Winifred was then eight years old and a pupil in the prep wing at Bellerive Convent School. "We learned a special hymn which had been commissioned for the opening of Christ the King Cathedral – Hail Redeemer King Divine," she remembers. "My parents were invited to the opening. It was an open-air service, and they had built this big altar with a covering. There was great excitement all over the city. They came home afterwards and said, 'We're going to take you down to see where we've been today.' We saw this big site with buildings around it because they hadn't demolished a great part of the workhouse."
Later, as a Modern Languages student at Liverpool University, Winifred would pass the former workhouse site on Brownlow Hill where work on the Lutyens crypt continued until 1941 and was completed after the war. By the time the redesigned Cathedral opened in 1967, she was the mother of three boy choristers.

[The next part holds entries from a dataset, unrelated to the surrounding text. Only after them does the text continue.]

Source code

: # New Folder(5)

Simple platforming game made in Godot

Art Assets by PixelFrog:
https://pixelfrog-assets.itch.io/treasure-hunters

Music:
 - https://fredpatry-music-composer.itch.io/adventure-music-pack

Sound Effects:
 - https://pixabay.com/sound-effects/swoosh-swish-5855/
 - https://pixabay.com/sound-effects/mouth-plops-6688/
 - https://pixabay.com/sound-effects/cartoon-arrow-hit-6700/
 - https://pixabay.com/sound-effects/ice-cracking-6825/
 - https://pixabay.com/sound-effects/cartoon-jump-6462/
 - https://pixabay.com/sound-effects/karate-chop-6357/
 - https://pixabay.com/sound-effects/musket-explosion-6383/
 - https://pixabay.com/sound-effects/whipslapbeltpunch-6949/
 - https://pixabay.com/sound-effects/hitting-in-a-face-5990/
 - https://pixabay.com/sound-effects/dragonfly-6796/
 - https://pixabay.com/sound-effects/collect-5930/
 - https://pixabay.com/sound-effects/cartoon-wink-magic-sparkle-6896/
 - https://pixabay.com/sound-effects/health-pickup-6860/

"I had three boys in the Cathedral choir and one of them, William, was a soloist at the opening," she says. "I was tucked away on one of the balconies and I remember what a joyful sound it was as the organ was playing for the first time and the trumpets were blasting out.
"There was great excitement but it was just a shell of a building – the spaces were there for the chapels but none had been set up. They just had the altar up on its high position and the archbishop's throne and the altar servers. They just wanted to get it open as soon as possible so we could enjoy the experience of having a Cathedral when we had waited so long."
Winifred's own timeline of Cathedral memories also takes in Pope John Paul II's visit in 1982. "The roof was raised when he came in! In the Catholic Church we don't on the whole clap but it was so joyful."
Previously a reader at Mass for 15 years, Winifred, now 92, still comes to the Cathedral each Sunday and will be present at the Mass of Thanksgiving on 4 June. She believes she has much to give thanks for, reflecting: "Sometimes when I go in, I recall the wonderful times we've had there. It's a place of joy and prayer."